*What you have to do*: An exact copy of the entries is required, excluding any pictures.

*Given data*:
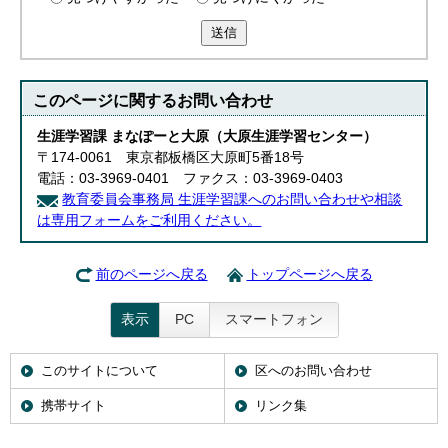
送信
このページに関する
お問い合わせ
生涯学習課 まなぽーと大原（大原生涯学習センター）
〒174-0061 東京都板橋区大原町5番18号
電話：03-3969-0401 ファクス：03-3969-0403
教育委員会事務局 生涯学習課へのお問い合わせや相談
は専用フォームをご利用ください。
前のページへ戻る
トップページへ戻る
表示
PC
スマートフォン
このサイトについて
区へのお問い合わせ
携帯サイト
リンク集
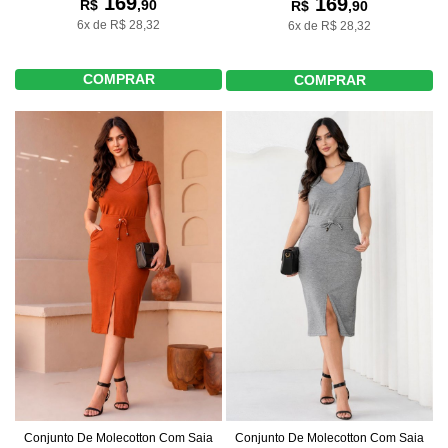
169
169
R$
,90
R$
,90
6x de R$ 28,32
6x de R$ 28,32
COMPRAR
COMPRAR
Conjunto De Molecotton Com Saia
Conjunto De Molecotton Com Saia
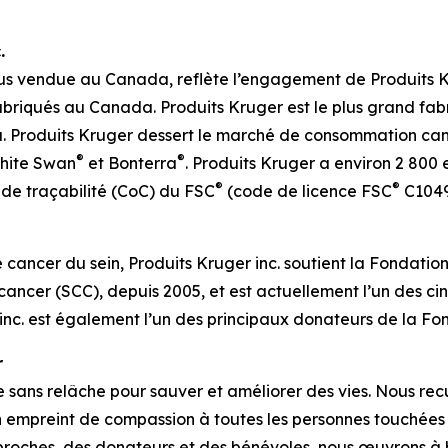
.
us vendue au Canada, reflète l’engagement de Produits 
fabriqués au Canada. Produits Kruger est le plus grand fa
a. Produits Kruger dessert le marché de consommation 
®
®
White Swan
et Bonterra
. Produits Kruger a environ 2 800
®
®
e de traçabilité (CoC) du FSC
(code de licence FSC
C10490
e cancer du sein, Produits Kruger inc. soutient la Fondatio
ancer (SCC), depuis 2005, et est actuellement l’un des ci
r inc. est également l’un des principaux donateurs de la 
r
sans relâche pour sauver et améliorer des vies. Nous recu
en empreint de compassion à toutes les personnes touchées
 proches, des donateurs et des bénévoles, nous œuvrons à b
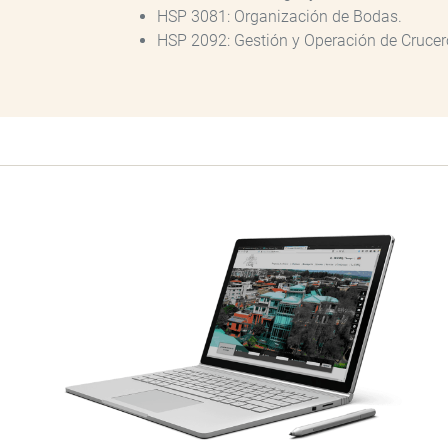
HSP 3081: Organización de Bodas.
HSP 2092: Gestión y Operación de Crucer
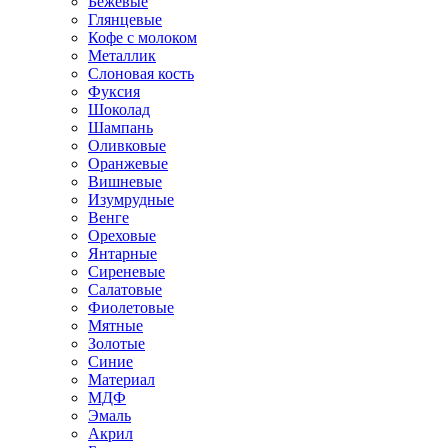
Бежевые
Глянцевые
Кофе с молоком
Металлик
Слоновая кость
Фуксия
Шоколад
Шампань
Оливковые
Оранжевые
Вишневые
Изумрудные
Венге
Ореховые
Янтарные
Сиреневые
Салатовые
Фиолетовые
Мятные
Золотые
Синие
Материал
МДФ
Эмаль
Акрил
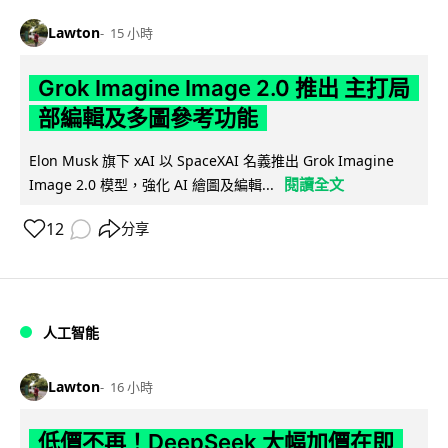
Lawton
15 小時
Grok Imagine Image 2.0 推出 主打局
部編輯及多圖參考功能
Elon Musk 旗下 xAI 以 SpaceXAI 名義推出 Grok Imagine
閱讀全文
Image 2.0 模型，強化 AI 繪圖及編輯...
12
分享
人工智能
Lawton
16 小時
低價不再！DeepSeek 大幅加價在即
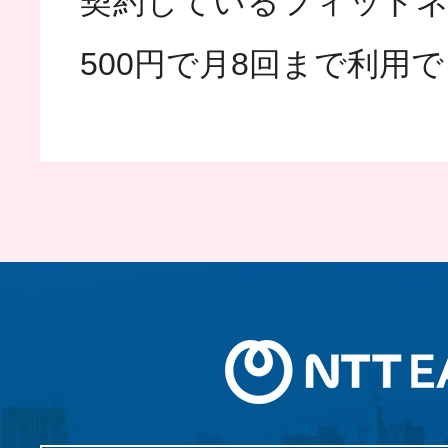
契約しているフィットネ
500円で月8回まで利用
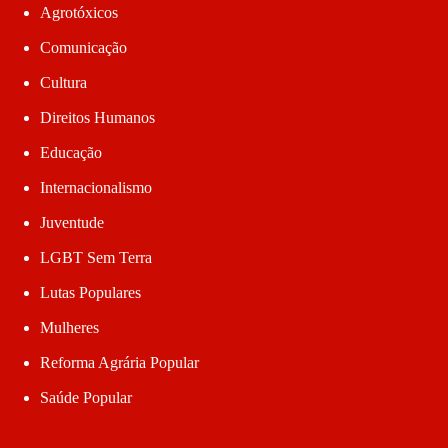
Agrotóxicos
Comunicação
Cultura
Direitos Humanos
Educação
Internacionalismo
Juventude
LGBT Sem Terra
Lutas Populares
Mulheres
Reforma Agrária Popular
Saúde Popular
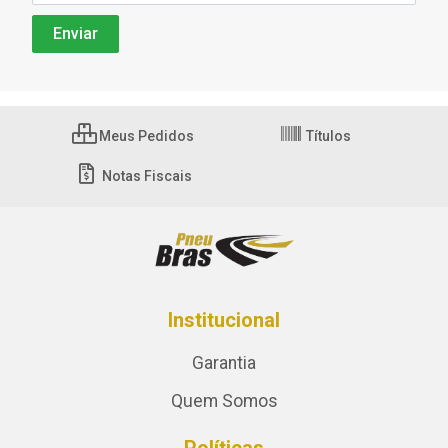
Meus Pedidos
Títulos
Notas Fiscais
Institucional
Garantia
Quem Somos
Políticas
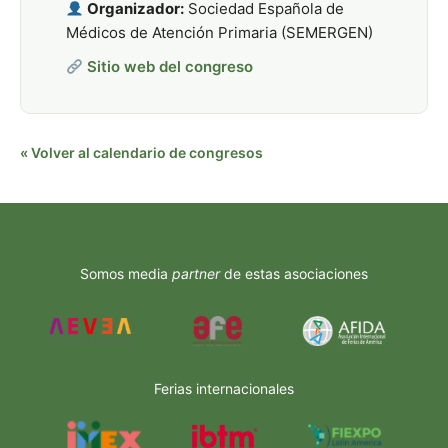
Organizador:
Sociedad Española de
Médicos de Atención Primaria (SEMERGEN)
Sitio web del congreso
« Volver al calendario de congresos
Somos media
partner
de estas asociaciones
Ferias internacionales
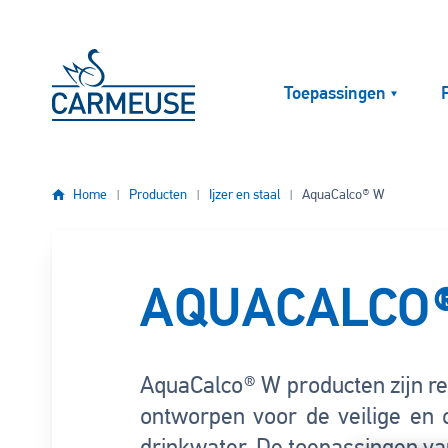
Overslaan en naar de inhoud gaan
Toepassingen
Home
Producten
Ijzer en staal
AquaCalco® W
AQUACALCO
AquaCalco® W producten zijn re
ontworpen voor de veilige en 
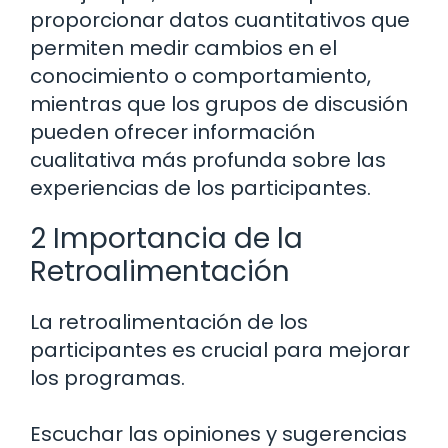
proporcionar datos cuantitativos que
permiten medir cambios en el
conocimiento o comportamiento,
mientras que los grupos de discusión
pueden ofrecer información
cualitativa más profunda sobre las
experiencias de los participantes.
2 Importancia de la
Retroalimentación
La retroalimentación de los
participantes es crucial para mejorar
los programas.
Escuchar las opiniones y sugerencias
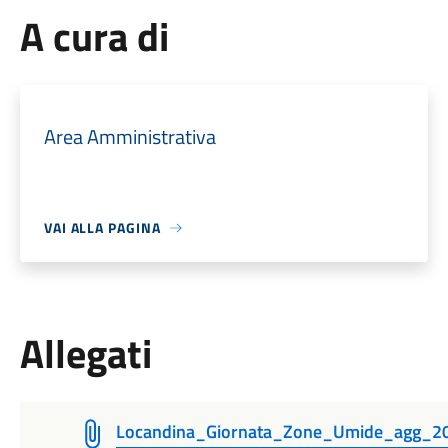
A cura di
Area Amministrativa
VAI ALLA PAGINA
Allegati
Locandina_Giornata_Zone_Umide_agg_20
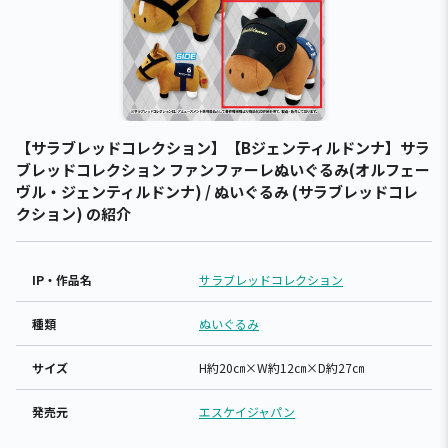
【サラブレッドコレクション】【Bジェンティルドンナ】サラ
ブレッドコレクション ファンファーレぬいぐるみ(オルフェー
ヴル・ジェンティルドンナ) / ぬいぐるみ (サラブレッドコレ
クション) の紹介
IP・作品名
サラブレッドコレクション
種類
ぬいぐるみ
サイズ
H約20㎝×W約12㎝×D約27㎝
発売元
エスケイジャパン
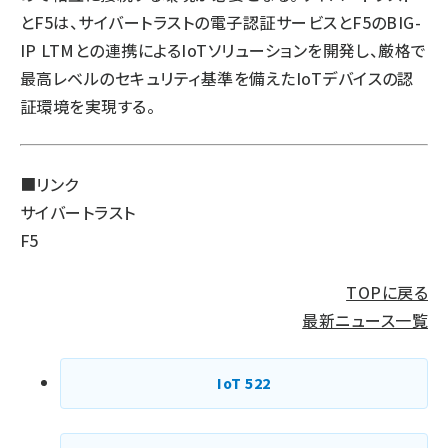
とF5は、サイバートラストの電子認証サービスとF5のBIG-
IP LTMとの連携によるIoTソリューションを開発し、厳格で
最高レベルのセキュリティ基準を備えたIoTデバイスの認
証環境を実現する。
■リンク
サイバートラスト
F5
TOPに戻る
最新ニュース一覧
IoT
522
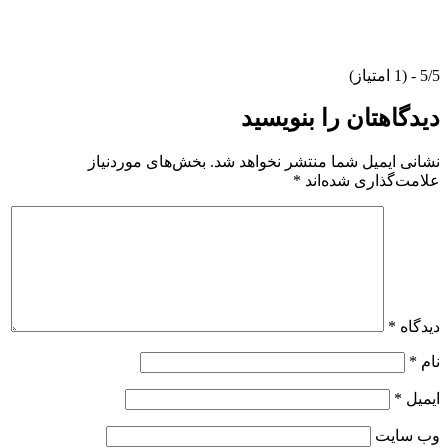
5/5 - (1 امتیاز)
دیدگاهتان را بنویسید
نشانی ایمیل شما منتشر نخواهد شد.
بخش‌های موردنیاز
علامت‌گذاری شده‌اند
*
دیدگاه
*
نام
*
ایمیل
*
وب‌ سایت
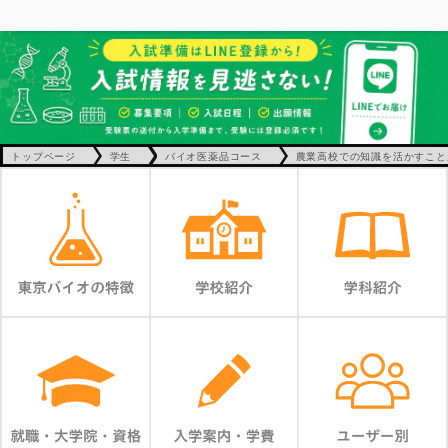
トップページ
学生
バイオ医薬品コース
農業高校での知識を活かすこと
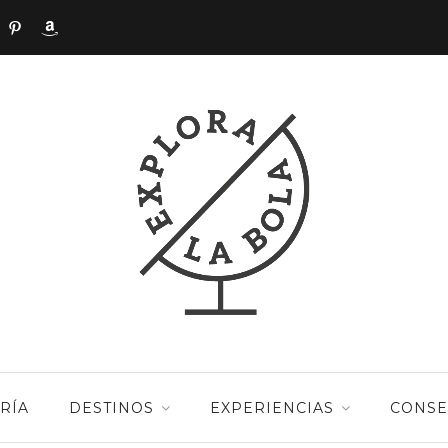
RÍA
DESTINOS
EXPERIENCIAS
CONSE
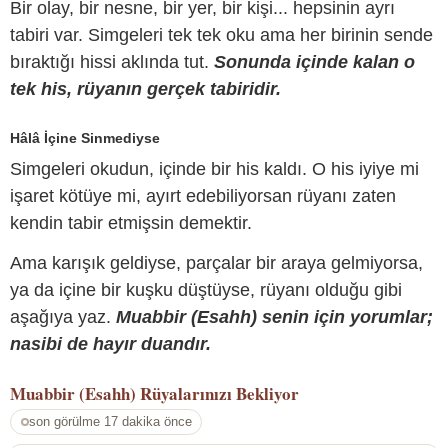
Bir olay, bir nesne, bir yer, bir kişi... hepsinin ayrı
tabiri var. Simgeleri tek tek oku ama her birinin sende
bıraktığı hissi aklında tut.
Sonunda içinde kalan o
tek his, rüyanın gerçek tabiridir.
Hâlâ İçine Sinmediyse
Simgeleri okudun, içinde bir his kaldı. O his iyiye mi
işaret kötüye mi, ayırt edebiliyorsan rüyanı zaten
kendin tabir etmişsin demektir.
Ama karışık geldiyse, parçalar bir araya gelmiyorsa,
ya da içine bir kuşku düştüyse, rüyanı olduğu gibi
aşağıya yaz.
Muabbir (Esahh) senin için yorumlar;
nasibi de hayır duandır.
Muabbir (Esahh)
Rüyalarınızı Bekliyor
son görülme 17 dakika önce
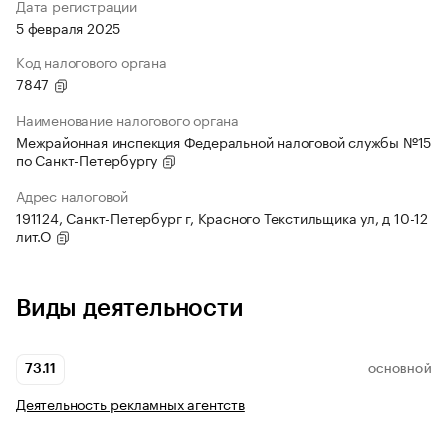
Дата регистрации
5 февраля 2025
Код налогового органа
7847
Наименование налогового органа
Межрайонная инспекция Федеральной налоговой службы №15
по Санкт-Петербургу
Адрес налоговой
191124, Санкт-Петербург г, Красного Текстильщика ул, д 10-12
лит.О
Виды деятельности
73.11
ОСНОВНОЙ
Деятельность рекламных агентств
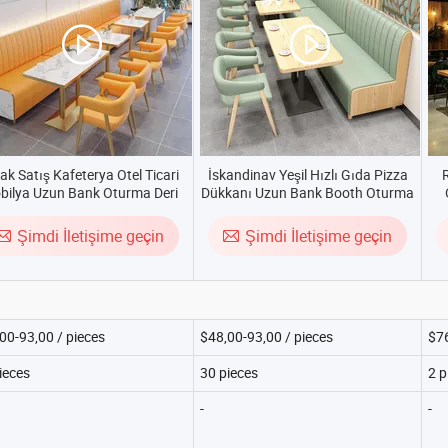
ak Satış Kafeterya Otel Ticari
İskandinav Yeşil Hızlı Gıda Pizza
R
bilya Uzun Bank Oturma Deri
Dükkanı Uzun Bank Booth Oturma
Kavisli Kare Mermer Kafe
Alanı Masif Ahşap Kafe Kahve
Sa
ndalyesi ve Masası Restoran
Dükkanı Restoran Masası ve
Şimdi İletişime geçin
Şimdi İletişime geçin
Masası için
Sandalyesi Restoran Mobilyası için
00-93,00 / pieces
$48,00-93,00 / pieces
$76
ieces
30 pieces
2 p
-
-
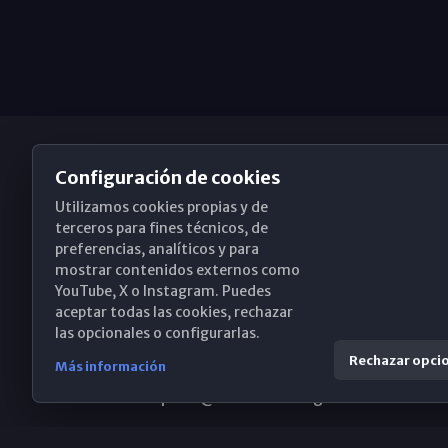
Configuración de cookies
Utilizamos cookies propias y de
Obispado de Málaga
terceros para fines técnicos, de
preferencias, analíticos y para
mostrar contenidos externos como
YouTube, X o Instagram. Puedes
Santa María, 18-20. 29015 Málaga
aceptar todas las cookies, rechazar
las opcionales o configurarlas.
(+34) 952 224 386
Rechazar opci
Más información
obispado@diocesismalaga.es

*Task solution*:
送信
このページに関する
お問い合わせ
生涯学習課 まなぽーと大原（大原生涯学習センター）
〒174-0061 東京都板橋区大原町5番18号
電話：03-3969-0401 ファクス：03-3969-0403
教育委員会事務局 生涯学習課へのお問い合わせや相談
は専用フォームをご利用ください。
前のページへ戻る
トップページへ戻る
表示
PC
スマートフォン
このサイトについて
区へのお問い合わせ
携帯サイト
リンク集
169
169
R$
,90
R$
,90
6x de R$ 28,32
6x de R$ 28,32
COMPRAR
COMPRAR
Conjunto De Molecotton Com Saia
Conjunto De Molecotton Com Saia
.
us vendue au Canada, reflète l’engagement de Produits 
fabriqués au Canada. Produits Kruger est le plus grand fa
a. Produits Kruger dessert le marché de consommation 
®
®
White Swan
et Bonterra
. Produits Kruger a environ 2 800
®
®
e de traçabilité (CoC) du FSC
(code de licence FSC
C10490
e cancer du sein, Produits Kruger inc. soutient la Fondatio
ancer (SCC), depuis 2005, et est actuellement l’un des ci
r inc. est également l’un des principaux donateurs de la 
r
sans relâche pour sauver et améliorer des vies. Nous recu
en empreint de compassion à toutes les personnes touchées
 proches, des donateurs et des bénévoles, nous œuvrons à b
HSP 3081: Organización de Bodas.
HSP 2092: Gestión y Operación de Crucer
Бежевые
Глянцевые
Кофе с молоком
Металлик
Слоновая кость
Фуксия
Шоколад
Шампань
Оливковые
Оранжевые
Вишневые
Изумрудные
Венге
Ореховые
Янтарные
Сиреневые
Салатовые
Фиолетовые
Мятные
Золотые
Синие
Материал
МДФ
Эмаль
Акрил
Lawton
15 小時
Grok Imagine Image 2.0 推出 主打局
部編輯及多圖參考功能
Elon Musk 旗下 xAI 以 SpaceXAI 名義推出 Grok Imagine
閱讀全文
Image 2.0 模型，強化 AI 繪圖及編輯...
12
分享
人工智能
Lawton
16 小時
低價不再！DeepSeek 大幅加價在即
契約しているフィットネ
500円で月8回まで利用
Agrotóxicos
Comunicação
Cultura
Direitos Humanos
Educação
Internacionalismo
Juventude
LGBT Sem Terra
Lutas Populares
Mulheres
Reforma Agrária Popular
Saúde Popular
Meus Pedidos
Títulos
Notas Fiscais
Institucional
Garantia
Quem Somos
Políticas
Organizador:
Sociedad Española de
Médicos de Atención Primaria (SEMERGEN)
Sitio web del congreso
« Volver al calendario de congresos
Somos media
partner
de estas asociaciones
Ferias internacionales
Overslaan en naar de inhoud gaan
Toepassingen
Home
Producten
Ijzer en staal
AquaCalco® W
AQUACALCO
AquaCalco® W producten zijn re
ontworpen voor de veilige en 
proporcionar datos cuantitativos que
permiten medir cambios en el
conocimiento o comportamiento,
mientras que los grupos de discusión
pueden ofrecer información
cualitativa más profunda sobre las
experiencias de los participantes.
2 Importancia de la
Retroalimentación
La retroalimentación de los
participantes es crucial para mejorar
los programas.
Escuchar las opiniones y sugerencias
A cura di
Area Amministrativa
VAI ALLA PAGINA
Allegati
Locandina_Giornata_Zone_Umide_agg_20
【サラブレッドコレクション】【Bジェンティルドンナ】サラ
ブレッドコレクション ファンファーレぬいぐるみ(オルフェー
ヴル・ジェンティルドンナ) / ぬいぐるみ (サラブレッドコレ
クション) の紹介
IP・作品名
サラブレッドコレクション
種類
ぬいぐるみ
サイズ
H約20㎝×W約12㎝×D約27㎝
発売元
エスケイジャパン
とF5は、サイバートラストの電子認証サービスとF5のBIG-
IP LTMとの連携によるIoTソリューションを開発し、厳格で
最高レベルのセキュリティ基準を備えたIoTデバイスの認
証環境を実現する。
■リンク
サイバートラスト
F5
TOPに戻る
最新ニュース一覧
IoT
522
5/5 - (1 امتیاز)
دیدگاهتان را بنویسید
نشانی ایمیل شما منتشر نخواهد شد.
بخش‌های موردنیاز
علامت‌گذاری شده‌اند
*
دیدگاه
*
نام
*
ایمیل
*
وب‌ سایت
トップページ
学生
バイオ医薬品コース
農業高校での知識を活かすこと
RÍA
DESTINOS
EXPERIENCIAS
CONSE
Bir olay, bir nesne, bir yer, bir kişi... hepsinin ayrı
tabiri var. Simgeleri tek tek oku ama her birinin sende
bıraktığı hissi aklında tut.
Sonunda içinde kalan o
tek his, rüyanın gerçek tabiridir.
Hâlâ İçine Sinmediyse
Simgeleri okudun, içinde bir his kaldı. O his iyiye mi
işaret kötüye mi, ayırt edebiliyorsan rüyanı zaten
kendin tabir etmişsin demektir.
Ama karışık geldiyse, parçalar bir araya gelmiyorsa,
ya da içine bir kuşku düştüyse, rüyanı olduğu gibi
aşağıya yaz.
Muabbir (Esahh) senin için yorumlar;
nasibi de hayır duandır.
Muabbir (Esahh)
Rüyalarınızı Bekliyor
son görülme 17 dakika önce
Дата регистрации
5 февраля 2025
Код налогового органа
7847
Наименование налогового органа
Межрайонная инспекция Федеральной налоговой службы №15
по Санкт-Петербургу
Адрес налоговой
191124, Санкт-Петербург г, Красного Текстильщика ул, д 10-12
лит.О
Виды деятельности
73.11
ОСНОВНОЙ
Деятельность рекламных агентств
ak Satış Kafeterya Otel Ticari
İskandinav Yeşil Hızlı Gıda Pizza
R
bilya Uzun Bank Oturma Deri
Dükkanı Uzun Bank Booth Oturma
Kavisli Kare Mermer Kafe
Alanı Masif Ahşap Kafe Kahve
Sa
ndalyesi ve Masası Restoran
Dükkanı Restoran Masası ve
Şimdi İletişime geçin
Şimdi İletişime geçin
Masası için
Sandalyesi Restoran Mobilyası için
00-93,00 / pieces
$48,00-93,00 / pieces
$76
ieces
30 pieces
2 p
-
-
Configuración de cookies
Utilizamos cookies propias y de
Obispado de Málaga
terceros para fines técnicos, de
preferencias, analíticos y para
mostrar contenidos externos como
YouTube, X o Instagram. Puedes
Santa María, 18-20. 29015 Málaga
aceptar todas las cookies, rechazar
las opcionales o configurarlas.
(+34) 952 224 386
Rechazar opci
Más información
obispado@diocesismalaga.es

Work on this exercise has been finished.